===== Provided material =====
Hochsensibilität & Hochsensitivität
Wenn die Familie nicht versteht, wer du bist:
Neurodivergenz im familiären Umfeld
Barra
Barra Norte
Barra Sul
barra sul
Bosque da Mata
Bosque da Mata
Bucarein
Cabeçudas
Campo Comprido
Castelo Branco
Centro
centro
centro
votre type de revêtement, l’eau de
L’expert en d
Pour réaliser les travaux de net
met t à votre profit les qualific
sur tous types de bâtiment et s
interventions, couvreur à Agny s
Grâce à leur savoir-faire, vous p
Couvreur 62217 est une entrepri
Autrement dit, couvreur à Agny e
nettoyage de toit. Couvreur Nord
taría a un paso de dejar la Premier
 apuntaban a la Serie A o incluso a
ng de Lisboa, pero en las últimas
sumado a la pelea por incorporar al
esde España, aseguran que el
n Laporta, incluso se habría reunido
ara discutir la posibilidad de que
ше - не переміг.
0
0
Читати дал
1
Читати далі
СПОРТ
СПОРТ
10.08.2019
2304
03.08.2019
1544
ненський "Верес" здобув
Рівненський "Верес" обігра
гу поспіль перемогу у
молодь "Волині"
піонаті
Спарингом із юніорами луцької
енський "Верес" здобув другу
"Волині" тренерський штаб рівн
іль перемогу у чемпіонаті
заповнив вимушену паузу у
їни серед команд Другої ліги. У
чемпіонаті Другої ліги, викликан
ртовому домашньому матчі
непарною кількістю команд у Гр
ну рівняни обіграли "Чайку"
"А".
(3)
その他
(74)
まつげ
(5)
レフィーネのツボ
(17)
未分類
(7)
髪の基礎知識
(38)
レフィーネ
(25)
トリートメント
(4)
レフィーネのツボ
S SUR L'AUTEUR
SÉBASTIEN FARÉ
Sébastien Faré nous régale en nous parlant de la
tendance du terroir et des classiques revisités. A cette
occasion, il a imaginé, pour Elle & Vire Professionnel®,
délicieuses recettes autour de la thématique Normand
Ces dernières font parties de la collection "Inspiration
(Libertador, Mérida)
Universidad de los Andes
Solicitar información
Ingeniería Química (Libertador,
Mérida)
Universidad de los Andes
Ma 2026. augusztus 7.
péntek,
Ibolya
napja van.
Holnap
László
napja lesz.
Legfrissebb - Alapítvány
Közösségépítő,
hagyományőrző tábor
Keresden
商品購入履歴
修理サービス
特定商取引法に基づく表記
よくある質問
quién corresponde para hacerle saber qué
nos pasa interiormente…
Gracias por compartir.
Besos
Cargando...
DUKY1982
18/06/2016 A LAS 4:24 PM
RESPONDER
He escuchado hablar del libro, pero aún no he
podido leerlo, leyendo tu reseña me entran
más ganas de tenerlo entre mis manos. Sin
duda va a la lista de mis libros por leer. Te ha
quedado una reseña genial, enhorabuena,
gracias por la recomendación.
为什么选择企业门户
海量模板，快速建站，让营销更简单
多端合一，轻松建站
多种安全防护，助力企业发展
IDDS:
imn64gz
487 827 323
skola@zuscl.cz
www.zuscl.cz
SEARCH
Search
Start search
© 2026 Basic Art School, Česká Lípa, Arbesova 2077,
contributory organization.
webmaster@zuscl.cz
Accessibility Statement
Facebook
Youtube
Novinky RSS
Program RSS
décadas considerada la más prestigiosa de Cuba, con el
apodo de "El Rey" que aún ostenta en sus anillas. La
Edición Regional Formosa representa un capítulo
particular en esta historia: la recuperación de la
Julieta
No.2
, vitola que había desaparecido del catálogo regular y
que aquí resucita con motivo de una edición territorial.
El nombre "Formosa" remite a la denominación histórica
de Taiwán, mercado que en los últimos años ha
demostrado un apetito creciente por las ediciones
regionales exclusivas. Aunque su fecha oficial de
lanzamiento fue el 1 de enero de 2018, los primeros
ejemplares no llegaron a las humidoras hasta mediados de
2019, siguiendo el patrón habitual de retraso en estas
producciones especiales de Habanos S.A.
=====
▶ Exercise: The records above are to be repeated exactly, in their entirety.

▶ Answer to this exercise:
Hochsensibilität & Hochsensitivität
Wenn die Familie nicht versteht, wer du bist:
Neurodivergenz im familiären Umfeld
Barra
Barra Norte
Barra Sul
barra sul
Bosque da Mata
Bosque da Mata
Bucarein
Cabeçudas
Campo Comprido
Castelo Branco
Centro
centro
centro
votre type de revêtement, l’eau de
L’expert en d
Pour réaliser les travaux de net
met t à votre profit les qualific
sur tous types de bâtiment et s
interventions, couvreur à Agny s
Grâce à leur savoir-faire, vous p
Couvreur 62217 est une entrepri
Autrement dit, couvreur à Agny e
nettoyage de toit. Couvreur Nord
taría a un paso de dejar la Premier
 apuntaban a la Serie A o incluso a
ng de Lisboa, pero en las últimas
sumado a la pelea por incorporar al
esde España, aseguran que el
n Laporta, incluso se habría reunido
ara discutir la posibilidad de que
ше - не переміг.
0
0
Читати дал
1
Читати далі
СПОРТ
СПОРТ
10.08.2019
2304
03.08.2019
1544
ненський "Верес" здобув
Рівненський "Верес" обігра
гу поспіль перемогу у
молодь "Волині"
піонаті
Спарингом із юніорами луцької
енський "Верес" здобув другу
"Волині" тренерський штаб рівн
іль перемогу у чемпіонаті
заповнив вимушену паузу у
їни серед команд Другої ліги. У
чемпіонаті Другої ліги, викликан
ртовому домашньому матчі
непарною кількістю команд у Гр
ну рівняни обіграли "Чайку"
"А".
(3)
その他
(74)
まつげ
(5)
レフィーネのツボ
(17)
未分類
(7)
髪の基礎知識
(38)
レフィーネ
(25)
トリートメント
(4)
レフィーネのツボ
S SUR L'AUTEUR
SÉBASTIEN FARÉ
Sébastien Faré nous régale en nous parlant de la
tendance du terroir et des classiques revisités. A cette
occasion, il a imaginé, pour Elle & Vire Professionnel®,
délicieuses recettes autour de la thématique Normand
Ces dernières font parties de la collection "Inspiration
(Libertador, Mérida)
Universidad de los Andes
Solicitar información
Ingeniería Química (Libertador,
Mérida)
Universidad de los Andes
Ma 2026. augusztus 7.
péntek,
Ibolya
napja van.
Holnap
László
napja lesz.
Legfrissebb - Alapítvány
Közösségépítő,
hagyományőrző tábor
Keresden
商品購入履歴
修理サービス
特定商取引法に基づく表記
よくある質問
quién corresponde para hacerle saber qué
nos pasa interiormente…
Gracias por compartir.
Besos
Cargando...
DUKY1982
18/06/2016 A LAS 4:24 PM
RESPONDER
He escuchado hablar del libro, pero aún no he
podido leerlo, leyendo tu reseña me entran
más ganas de tenerlo entre mis manos. Sin
duda va a la lista de mis libros por leer. Te ha
quedado una reseña genial, enhorabuena,
gracias por la recomendación.
为什么选择企业门户
海量模板，快速建站，让营销更简单
多端合一，轻松建站
多种安全防护，助力企业发展
IDDS:
imn64gz
487 827 323
skola@zuscl.cz
www.zuscl.cz
SEARCH
Search
Start search
© 2026 Basic Art School, Česká Lípa, Arbesova 2077,
contributory organization.
webmaster@zuscl.cz
Accessibility Statement
Facebook
Youtube
Novinky RSS
Program RSS
décadas considerada la más prestigiosa de Cuba, con el
apodo de "El Rey" que aún ostenta en sus anillas. La
Edición Regional Formosa representa un capítulo
particular en esta historia: la recuperación de la
Julieta
No.2
, vitola que había desaparecido del catálogo regular y
que aquí resucita con motivo de una edición territorial.
El nombre "Formosa" remite a la denominación histórica
de Taiwán, mercado que en los últimos años ha
demostrado un apetito creciente por las ediciones
regionales exclusivas. Aunque su fecha oficial de
lanzamiento fue el 1 de enero de 2018, los primeros
ejemplares no llegaron a las humidoras hasta mediados de
2019, siguiendo el patrón habitual de retraso en estas
producciones especiales de Habanos S.A.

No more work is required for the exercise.